The design space of interaction with multimodal LLMs is not limited to individual or group chat interfaces, but can include a diverse range of media inputs that can be combined to produce a diverse range of hybrid outputs. Redefining “language” as that which can be tokenized breaks down not only genre and media but multiplies and integrates forms of sensing (sight, sound, speech, text, movement, etc.) New interfaces may allow users both comprehension and composition of those hybrids.
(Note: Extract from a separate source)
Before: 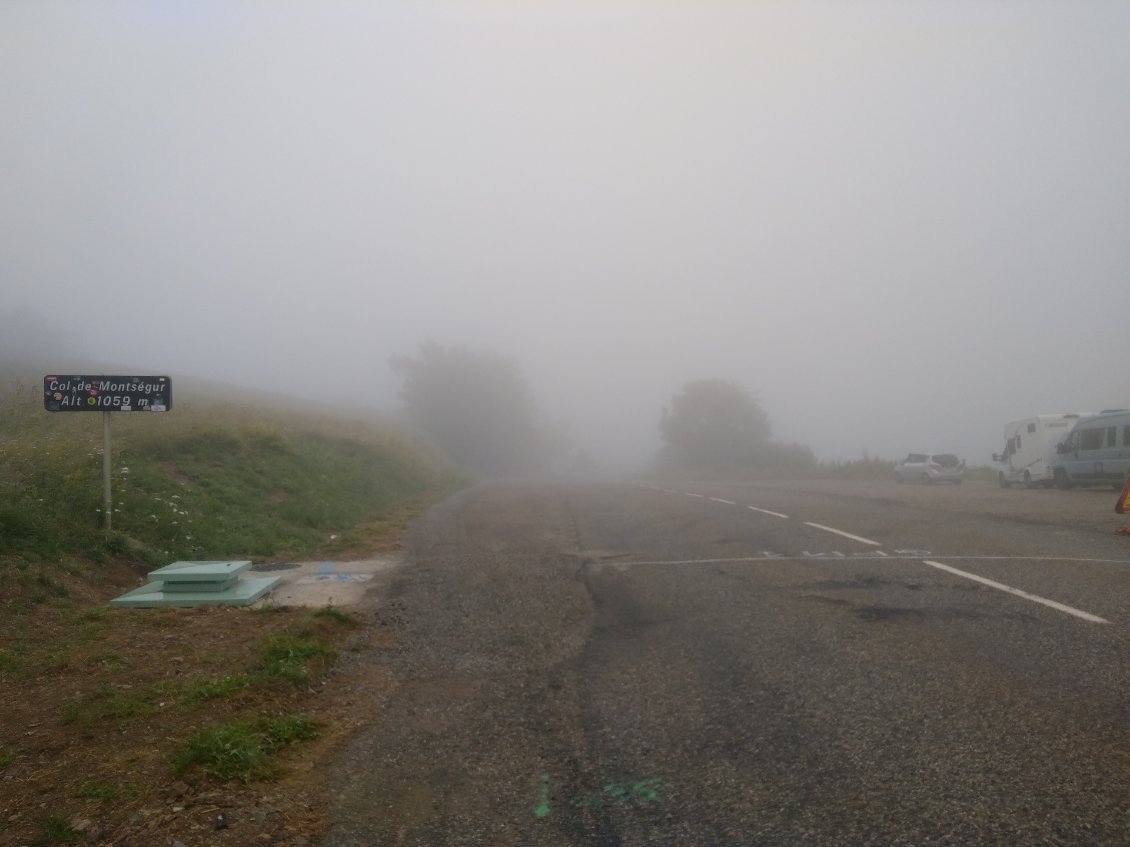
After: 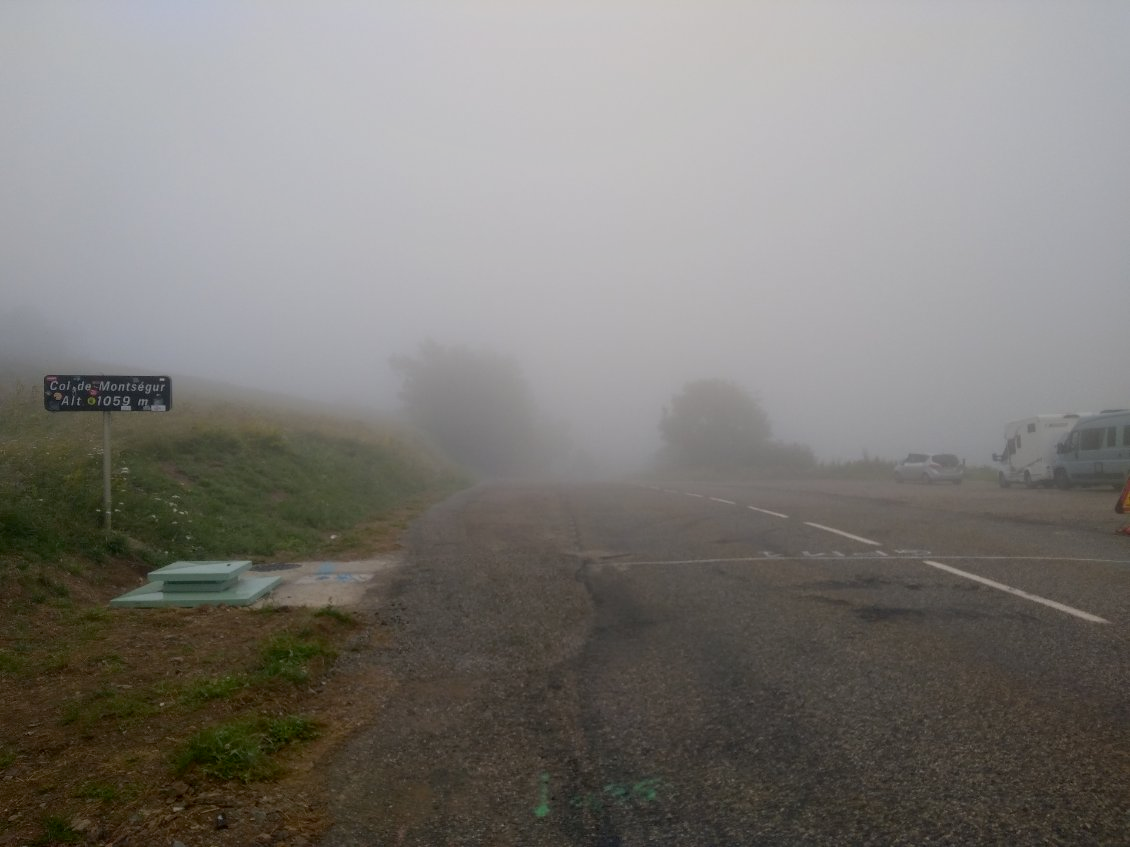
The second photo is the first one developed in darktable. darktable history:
exposure: black level correction 0.006, exposure -0.226 EV, compensate highlight preservation false
tone equalizer: on, module defaults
The future utility of LLMs as cognitive infrastructures may be undermined by model collapse caused by retraining on outputs, and model degradation caused by training on poisoned data. Like the Ouroborous, the model eats its own tail. Meanwhile, differentiation between human-generated and model-generated data and artifacts will become more difficult and complex. High quality domain-specific data is largely private and/or privatized and so not generally available for socially-useful models. Will synthetic data and techniques like federated learning become more essential in ensuring data quality, and if so what are the necessary systems?


The planetary computation we have today is not planetary enough. The tokenization of collective intelligence is limited by how the most important LLMs are trained largely on English, and on English produced by a relatively small slice of humans, which themselves are a small slice of information producing and consuming forms of life. Given the role of planetary AI for ecological sensing, monitoring and governance –not to mention fundamental science– the prospect of “organizing all the world’s information” takes on renewed urgency and complexity.

public lecture


JUly 3, 2024


As AI becomes both more general and more foundational, it shouldn’t be seen as a disembodied virtual brain. It is a real, material force. AI is embedded into the active, decision making processes of real world systems. As AI becomes infrastructural, infrastructures become intelligent. 

In this lecture, Antikythera Director Benjamin Bratton will explore the ways that Cognitive Infrastructures in the wild are forming, framing, and evolving a new ecology of planetary intelligence. The lecture will also feature design briefs and concepts in process from Antikythera’s London 2024 summer studio, which assembles 15 studio researchers at Central Saint Martins to investigate unexpected futures for social and machine intelligence.